At least 15 people have been killed in a bombing attack, bearing the hallmark of the Boko Haram Takfiri terrorist group, in the northeastern Nigerian state of Borno.
The Monday attack targeted an aid distribution point in Konduga area, about 40 kilometers from Maiduguri, the capital of Borno state.
“(It) killed 15 people and left 43 others injured,” said a rescue worker on condition of anonymity, adding that the attack took place at 11:10 a.m. local time (1010 GMT) in the village of Mashalari.
“It happened during aid distribution by an NGO, when people had gathered to receive donations,” he said.
The rescue worker did not say which NGO was affected in the attack, but noted that two women detonated their explosives among the crowd.
Militia commanders helping Nigeria’s counter-insurgency operation confirmed the rescue worker's account.
“We have dispatched out a team to the scene,” said Babakura Kolo, from the Civilian Joint Task Force.

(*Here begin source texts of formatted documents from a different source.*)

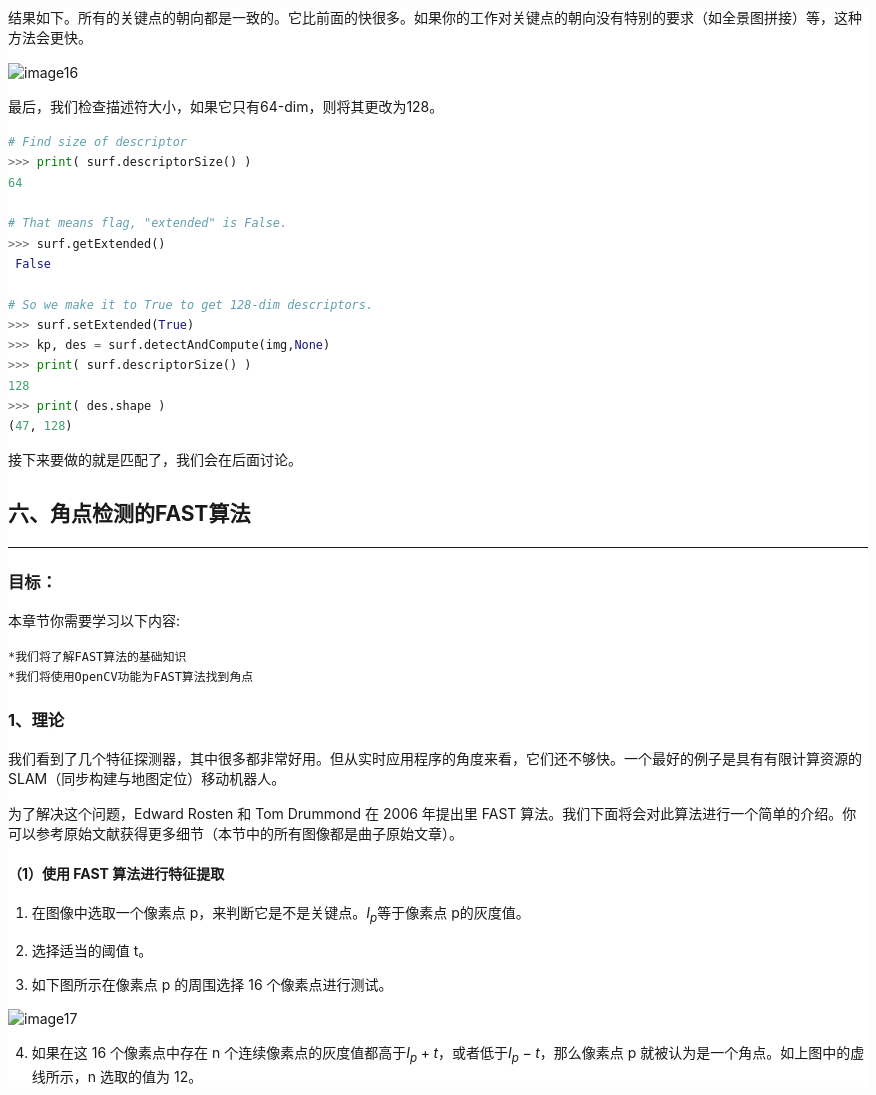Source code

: 结果如下。所有的关键点的朝向都是一致的。它比前面的快很多。如果你的工作对关键点的朝向没有特别的要求（如全景图拼接）等，这种方法会更快。

![image16](https://raw.githubusercontent.com/TonyStark1997/OpenCV-Python/master/5.Feature%20Detection%20and%20Description/Image/image16.jpg)

最后，我们检查描述符大小，如果它只有64-dim，则将其更改为128。

```python
# Find size of descriptor
>>> print( surf.descriptorSize() )
64

# That means flag, "extended" is False.
>>> surf.getExtended()
 False

# So we make it to True to get 128-dim descriptors.
>>> surf.setExtended(True)
>>> kp, des = surf.detectAndCompute(img,None)
>>> print( surf.descriptorSize() )
128
>>> print( des.shape )
(47, 128)
```

接下来要做的就是匹配了，我们会在后面讨论。

## 六、角点检测的FAST算法

***

### 目标：

本章节你需要学习以下内容:

    *我们将了解FAST算法的基础知识
    *我们将使用OpenCV功能为FAST算法找到角点
    
### 1、理论

我们看到了几个特征探测器，其中很多都非常好用。但从实时应用程序的角度来看，它们还不够快。一个最好的例子是具有有限计算资源的SLAM（同步构建与地图定位）移动机器人。

为了解决这个问题，Edward Rosten 和 Tom Drummond 在 2006 年提出里 FAST 算法。我们下面将会对此算法进行一个简单的介绍。你可以参考原始文献获得更多细节（本节中的所有图像都是曲子原始文章）。

#### （1）使用 FAST 算法进行特征提取

1. 在图像中选取一个像素点 p，来判断它是不是关键点。$I_p$等于像素点 p的灰度值。

2. 选择适当的阈值 t。

3. 如下图所示在像素点 p 的周围选择 16 个像素点进行测试。

![image17](https://raw.githubusercontent.com/TonyStark1997/OpenCV-Python/master/5.Feature%20Detection%20and%20Description/Image/image17.jpg)

4. 如果在这 16 个像素点中存在 n 个连续像素点的灰度值都高于$I_p + t$，或者低于$I_p - t$，那么像素点 p 就被认为是一个角点。如上图中的虚线所示，n 选取的值为 12。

There was no claim of responsibility for the attack but Boko Haram, the main militant group operating in Nigeria’s northeast and neighboring countries, has carried out similar bombings in the region in the past.

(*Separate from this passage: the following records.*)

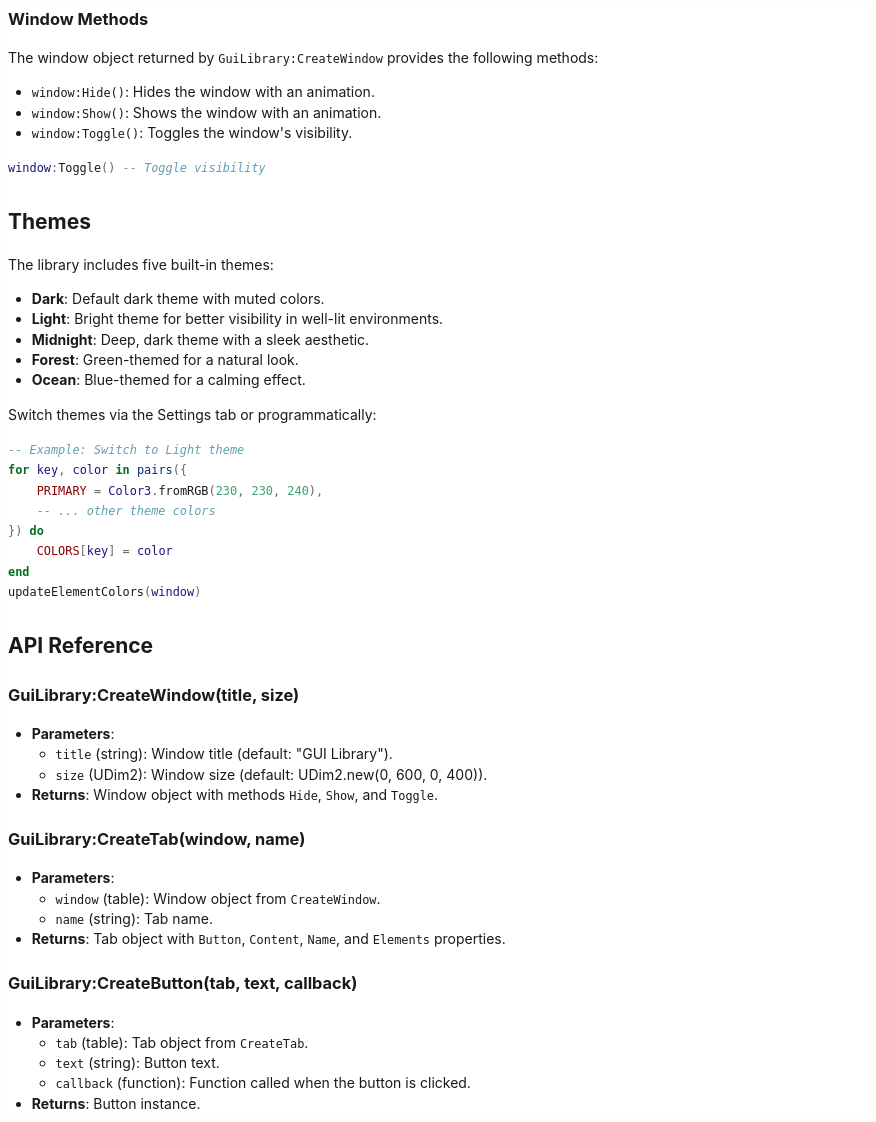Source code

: ### Window Methods
The window object returned by `GuiLibrary:CreateWindow` provides the following methods:

- `window:Hide()`: Hides the window with an animation.
- `window:Show()`: Shows the window with an animation.
- `window:Toggle()`: Toggles the window's visibility.

```lua
window:Toggle() -- Toggle visibility
```

## Themes
The library includes five built-in themes:

- **Dark**: Default dark theme with muted colors.
- **Light**: Bright theme for better visibility in well-lit environments.
- **Midnight**: Deep, dark theme with a sleek aesthetic.
- **Forest**: Green-themed for a natural look.
- **Ocean**: Blue-themed for a calming effect.

Switch themes via the Settings tab or programmatically:

```lua
-- Example: Switch to Light theme
for key, color in pairs({
    PRIMARY = Color3.fromRGB(230, 230, 240),
    -- ... other theme colors
}) do
    COLORS[key] = color
end
updateElementColors(window)
```

## API Reference

### GuiLibrary:CreateWindow(title, size)
- **Parameters**:
  - `title` (string): Window title (default: "GUI Library").
  - `size` (UDim2): Window size (default: UDim2.new(0, 600, 0, 400)).
- **Returns**: Window object with methods `Hide`, `Show`, and `Toggle`.

### GuiLibrary:CreateTab(window, name)
- **Parameters**:
  - `window` (table): Window object from `CreateWindow`.
  - `name` (string): Tab name.
- **Returns**: Tab object with `Button`, `Content`, `Name`, and `Elements` properties.

### GuiLibrary:CreateButton(tab, text, callback)
- **Parameters**:
  - `tab` (table): Tab object from `CreateTab`.
  - `text` (string): Button text.
  - `callback` (function): Function called when the button is clicked.
- **Returns**: Button instance.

The group claimed an attack on August 16 in Konduga, during which three female attackers blew up their explosives outside a camp for displaced persons. It killed at least 28 people and left more than 80 others injured.
In December 2016, Nigerian President Muhammadu Buhari announced that Boko Haram had been technically defeated and that the group could no longer pose a threat to major urban centers in northern Nigeria. Nigeria’s claim of a total victory against Boko Haram comes as the group continues to launch sporadic attacks, particularly in hard-to-reach rural areas of Borno.
Seven people were killed this month after Boko Haram targeted a camp for the internally displaced near the border with Cameroon with a rocket-propelled grenade.
Some 20,000 people have been killed in more than eight years of the Boko Haram insurgency in Nigeria and neighboring countries of Cameroon, Chad and Niger while brutal attacks by the group have pushed more than 2.6 million people out of their homes.